Re: [BUG] initrd >24MB corruption (fwd)

Jeff Chua (jchua@fedex.com)
Wed, 28 Aug 2002 13:37:42 +0800 (SGT)


On Tue, 27 Aug 2002, Russell King wrote:

> The other possibility is this little critter:
>
> static int __init fill_inbuf(void)
> {
> if (exit_code) return -1;
>
> insize = read(crd_infd, inbuf, INBUFSIZ);
> if (insize == 0) return -1;
>
> inptr = 1;
>
> return inbuf[0];
> }
>
> You could put printks in the paths that return -1 and see if you're
> hitting any of those.
>
> However, returning '-1' is asking for trouble. When I was looking at
> how to handle the "out of space" in the ramdisk issue, I found that
> there appears to be NO value that fill_inbuf() can return that will
> guarantee to terminate inflate.c at an arbitary point in the
> decompression.
>
> In gzip, we abort the program on error. In the kernel, we don't
> have that luxury. (Luckily initramfs uses a cut-down gzip to do
> the decompression, which can exit on error.)

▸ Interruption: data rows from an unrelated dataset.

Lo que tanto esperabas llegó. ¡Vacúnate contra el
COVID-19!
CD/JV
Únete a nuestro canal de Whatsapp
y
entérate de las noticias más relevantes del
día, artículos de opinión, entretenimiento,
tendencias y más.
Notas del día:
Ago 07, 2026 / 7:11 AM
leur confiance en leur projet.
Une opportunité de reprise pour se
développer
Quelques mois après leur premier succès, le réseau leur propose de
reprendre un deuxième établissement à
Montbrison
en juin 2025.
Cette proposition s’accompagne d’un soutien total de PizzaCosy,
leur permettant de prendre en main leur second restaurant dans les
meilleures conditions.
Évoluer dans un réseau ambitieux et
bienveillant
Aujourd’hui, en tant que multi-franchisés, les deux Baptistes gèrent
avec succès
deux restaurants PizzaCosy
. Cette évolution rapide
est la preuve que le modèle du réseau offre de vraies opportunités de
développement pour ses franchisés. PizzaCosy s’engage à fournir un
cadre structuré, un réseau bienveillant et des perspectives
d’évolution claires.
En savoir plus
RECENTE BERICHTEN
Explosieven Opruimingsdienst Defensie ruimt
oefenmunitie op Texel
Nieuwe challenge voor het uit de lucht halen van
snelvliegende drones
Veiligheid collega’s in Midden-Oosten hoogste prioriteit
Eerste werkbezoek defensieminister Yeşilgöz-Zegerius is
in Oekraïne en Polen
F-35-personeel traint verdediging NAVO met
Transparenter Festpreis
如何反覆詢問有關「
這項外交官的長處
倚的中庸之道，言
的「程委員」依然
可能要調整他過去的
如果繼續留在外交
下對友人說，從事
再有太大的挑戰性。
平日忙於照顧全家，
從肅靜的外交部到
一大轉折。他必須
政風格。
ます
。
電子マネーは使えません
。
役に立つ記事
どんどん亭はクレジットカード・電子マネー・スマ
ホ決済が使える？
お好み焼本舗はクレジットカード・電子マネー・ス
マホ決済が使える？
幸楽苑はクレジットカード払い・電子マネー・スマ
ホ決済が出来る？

What I found when I ran ram18.gz and ram24.gz was ...

ram18.gz has 18MB filled of available 28MB [6MB gzipped]

ram24.gz has 24MB filled of available 28MB [8MB gzipped]

in the case of ram24.gz, "inflate_stored" from lib/inflate.c was called,
but ram18.gz never called this function ... meaning the gzipped was
corrupted during boot up for ram24.gz. Where ... I don't know.